Here is my approximate workflow
import multiprocessing as mp
import pickle
import numpy as np
import psutil
test = [np.random.choice(range(1, 1000), 1000000) for el in range(1,1000)]
step_size = 10**4
for i in range(0,len(test), step_size):
p = mp.Pool(10)
temp_list = test[i:i+step_size]
results = p.map(some_function, temp_list)
gc.collect()
mem = psutil.virtual_memory()
print('Memory available in GB' + str(mem.available/(1024**3)))
with open('file_to_store'+ str(int(i/(step_size))+'.pickle', 'wb') as f:
pickle.dump(results, f)
p.close()
It generates the following output
Memory available in GB36.038265228271484
Memory available in GB23.011260986328125
Memory available in GB9.837642669677734
and then error:
---------------------------------------------------------------------------
MemoryError Traceback (most recent call last)

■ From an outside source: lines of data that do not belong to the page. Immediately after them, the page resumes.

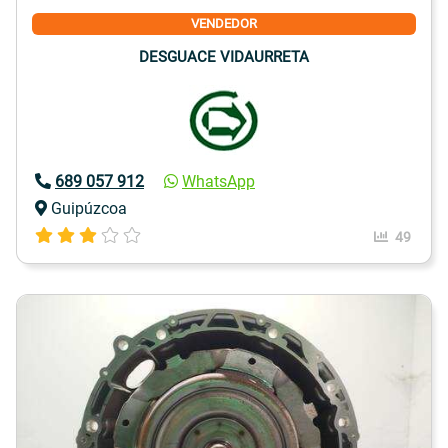
VENDEDOR
DESGUACE VIDAURRETA
689 057 912
WhatsApp
Guipúzcoa
49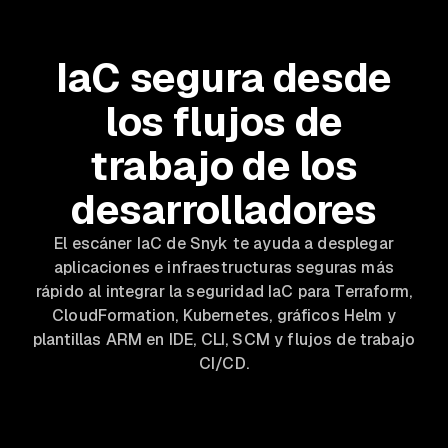
IaC segura desde
los flujos de
trabajo de los
desarrolladores
El escáner IaC de Snyk te ayuda a desplegar
aplicaciones e infraestructuras seguras más
rápido al integrar la seguridad IaC para Terraform,
CloudFormation, Kubernetes, gráficos Helm y
plantillas ARM en IDE, CLI, SCM y flujos de trabajo
CI/CD.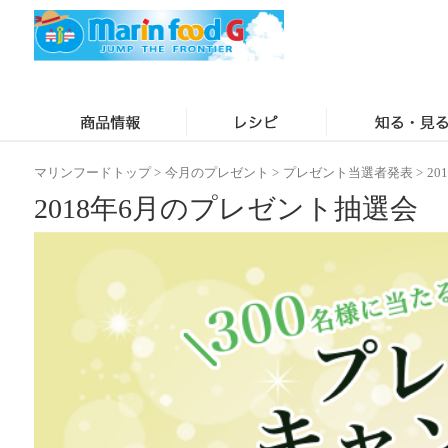
マリンフードトップ
>
今月のプレゼント
>
プレゼント当選者発表
>
2
2018年6月のプレゼント抽選会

<ipython-input-9-d17700b466c3> in <module>()
260
261 with open(file_path_1+str(int(i/step_size))+'.pickle', 'wb') as f:
--> 262 pickle.dump(vec_1, f)
263 with open(file_path_2+str(int(i/step_size))+'.pickle', 'wb') as f:
264 pickle.dump(vec_2, f)
MemoryError:
some_function
does some minor processing and does not create any global variable that can hang in memory.
I do not understand why amount of available memory is reducing and why it runs out of memory?